# [本文]
▼▼▼

5.09 タイポグラフィ

POINT
■フォントの代表例はゴシック体と明朝体で、Webサイトではゴシック体を利用するのが一般的です。
■文字コードは通常、UTF-8を利用します。Webページの文字コード指定は、文字化けの防止につながります。
■タイポグラフィに関する設定はCSSで行いますが、複雑なデザインは画像化した上でWebページに埋め込むことが多くなっています。

【ゴシック体と明朝体】
フォントの代表例はゴシック体と明朝体の2種類です。ゴシック体は、ほぼ一定の太さの線で文字を表現する特徴があり、見出しなどの短いテキストに用いるのが一般的です。一方、明朝体は「ハネ」「トメ」に装飾のあるフォントで、本文などに利用する場合が多いようです。ゴシック体にはWindowsの「MS Pゴシック」や「メイリオ」、Mac OS Xの「ヒラギノ角ゴ」など、明朝体には「MS P明朝」「ヒラギノ明朝」などがあります。

▲▲▲

保存データ:
▼▼▼

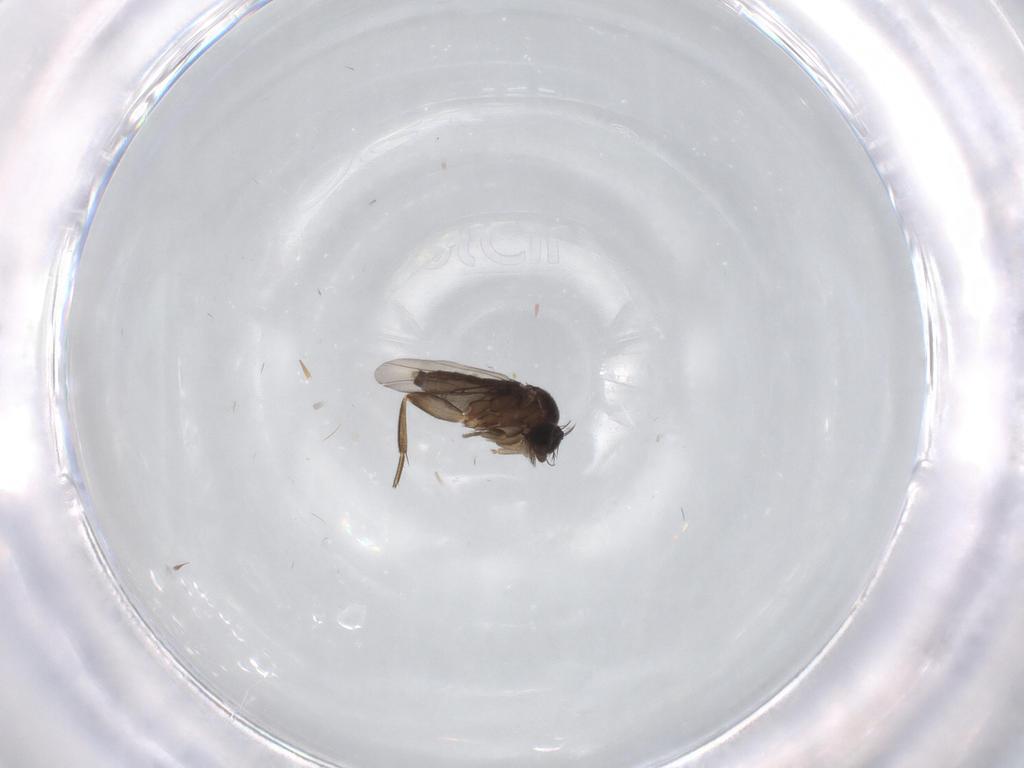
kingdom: Animalia
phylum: Arthropoda
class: Insecta
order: Diptera
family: Phoridae
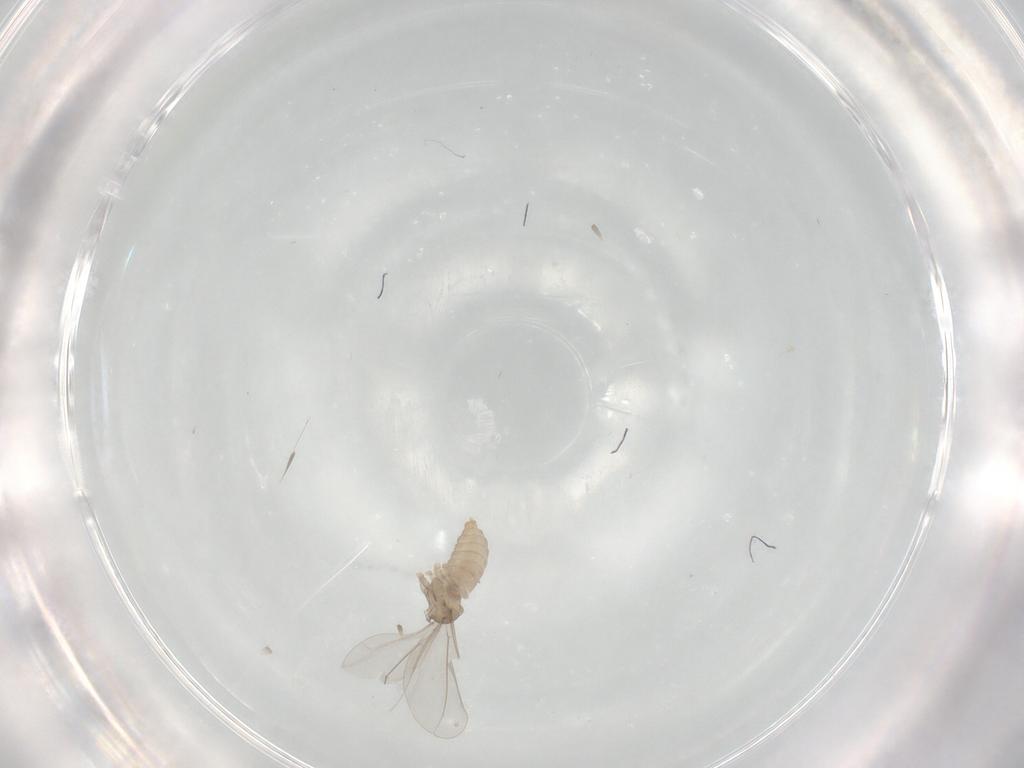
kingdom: Animalia
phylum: Arthropoda
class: Insecta
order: Diptera
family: Cecidomyiidae
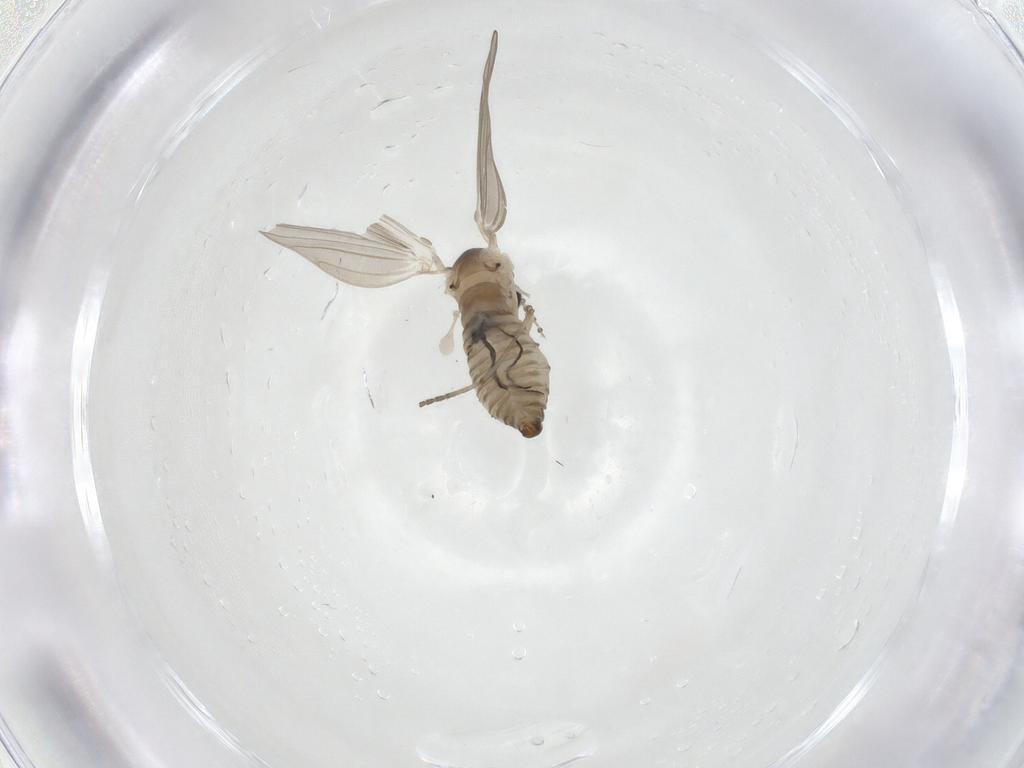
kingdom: Animalia
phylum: Arthropoda
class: Insecta
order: Diptera
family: Psychodidae
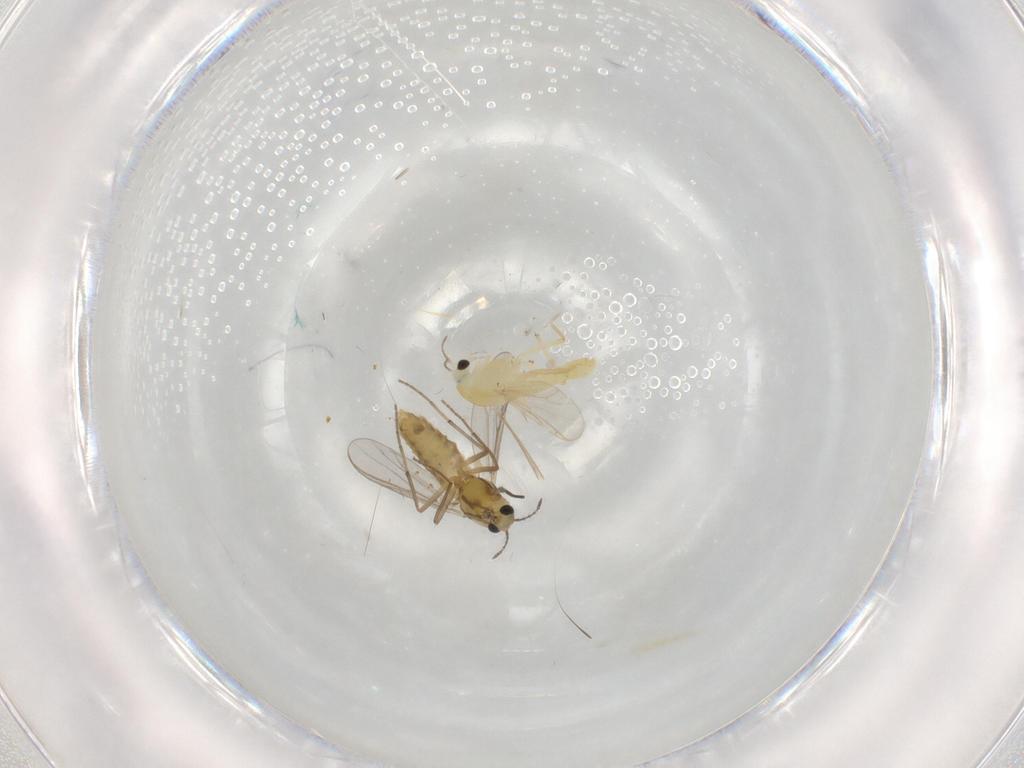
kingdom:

▲▲▲

# [課題内容]
**A)** 上のタイポグラフィの本文のうち、「5.09 タイポグラフィ」から始まり「込むことが多くなっています。」で終わる部分をそのまま書き写してください。
**B)** タイポグラフィの本文を、最後の文の後から書き継いでください。

# [想定解答]
**A)**
5.09 タイポグラフィ

POINT
■フォントの代表例はゴシック体と明朝体で、Webサイトではゴシック体を利用するのが一般的です。
■文字コードは通常、UTF-8を利用します。Webページの文字コード指定は、文字化けの防止につながります。
■タイポグラフィに関する設定はCSSで行いますが、複雑なデザインは画像化した上でWebページに埋め込むことが多くなっています。

**B)**
Webサイト制作では、どのようなテキスト情報にもゴシック体を選択することが多いものです。一部のOSやブラウザ環境ではテキストにアンチエイリアス処理がなされていないため、特に明朝体は輪郭のジャギーが目立ち、ページ全体の質感が下がってしまうこと、小さいテキストは線の太いゴシック体の方が可読性が高いことなどが理由です。
ユーザーのOS環境に含まれないフォントは表現されない(他のフォントに代用される)ため、特定のデバイス向けのWebサイト以外は、一般的なフォントの利用に留めておくのが普通です。なお、イラストや写真と文字を組み合わせた複雑なビジュアルや、特殊なフォントを利用する場合は、Webページにテキストとして直接含めずに画像化することが多いものです。

【Webフォント】
ユーザーのOS環境に依存せず、サーバーからフォントを提供する「Webフォント」という仕組みが広く利用されつつあり、すでに多くのWebブラウザがサポートしています。ただし、特に日本語フォントはライセンスやデータサイズの問題があるため、慎重に検討したうえで利用する必要があります。現在では、フリーやオープンソースのフォントが多数公開されているほか、Google Font Directoryなどを利用したWebフォント指定が可能です。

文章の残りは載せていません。